Dutch Oven Roasted Elk
- 1 elk roast (4 pounds)
- ¼ cup olive oil
- ½ teaspoon rosemary
- ½ teaspoon sage
- 6-12 medium-size potatoes (washed and quartered)
- 6 whole carrots (peeled)
- 3-5 cloves garlic (peeled and crushed)
- 2 onions (peeled and quartered)
- 1 cup beef broth
- Salt and pepper to taste
Directions: Preheat your oven to 275º F.
Set on your stovetop to medium/high heat. Heat the olive oil in the Dutch oven, then brown the roast in the hot oil. This takes up to 6 minutes per side. Add salt and pepper if needed. Take the meat out of the oil and set aside for a moment.
Add your potatoes, onion, carrots, garlic to the hot oil. Now add the roast in with the vegetables. Top with rosemary, sage, beef broth, and salt and pepper to your taste. Place the lid on the Dutch oven and put the whole thing into the oven for 3-4 hours. You’ll know it’s done when the meat easily falls apart and the potatoes are lightly browned.

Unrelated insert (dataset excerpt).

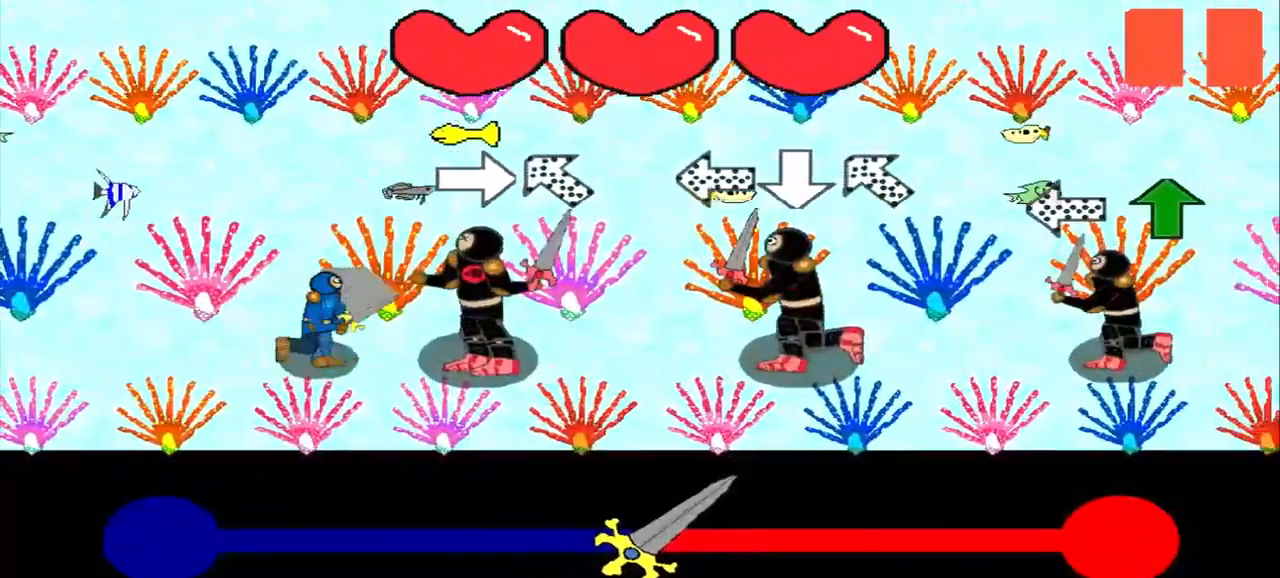
{"buttons": [], "left_stick": "down-right", "events": [[42, "left_stick", "right"], [250, "left_stick", "center"], [375, "left_stick", "down-right"]]}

Tender Marinated Venison Steaks
- 2 pounds of venison loin or leg (cut into steaks)
- 1 ½ cups olive oil
- ¾ cups soy sauce
- ½ cup red wine vinegar
- ½ cup lemon juice
- 1 tablespoon brown sugar
- ¼ cup Worcestershire sauce
- 2-4 cloves garlic (peeled and crushed)
- 1 ½ teaspoons parsley (chopped)
- 2 tablespoons dry mustard
- 2 bay leaves
- 1 onion (peeled and chopped)
- Salt and pepper to taste
Directions: Simply add all the ingredients (minus the venison) in a large bowl. Add your meat to the marinade, cover with plastic, and let sit in the fridge for a full 12 hours.
Discard the marinade. Turn your grill on medium heat and place your venison steaks on the grill. Be sure not to overcook the meat. Venison is considered safe to eat when it reaches an internal temperature of 165º F.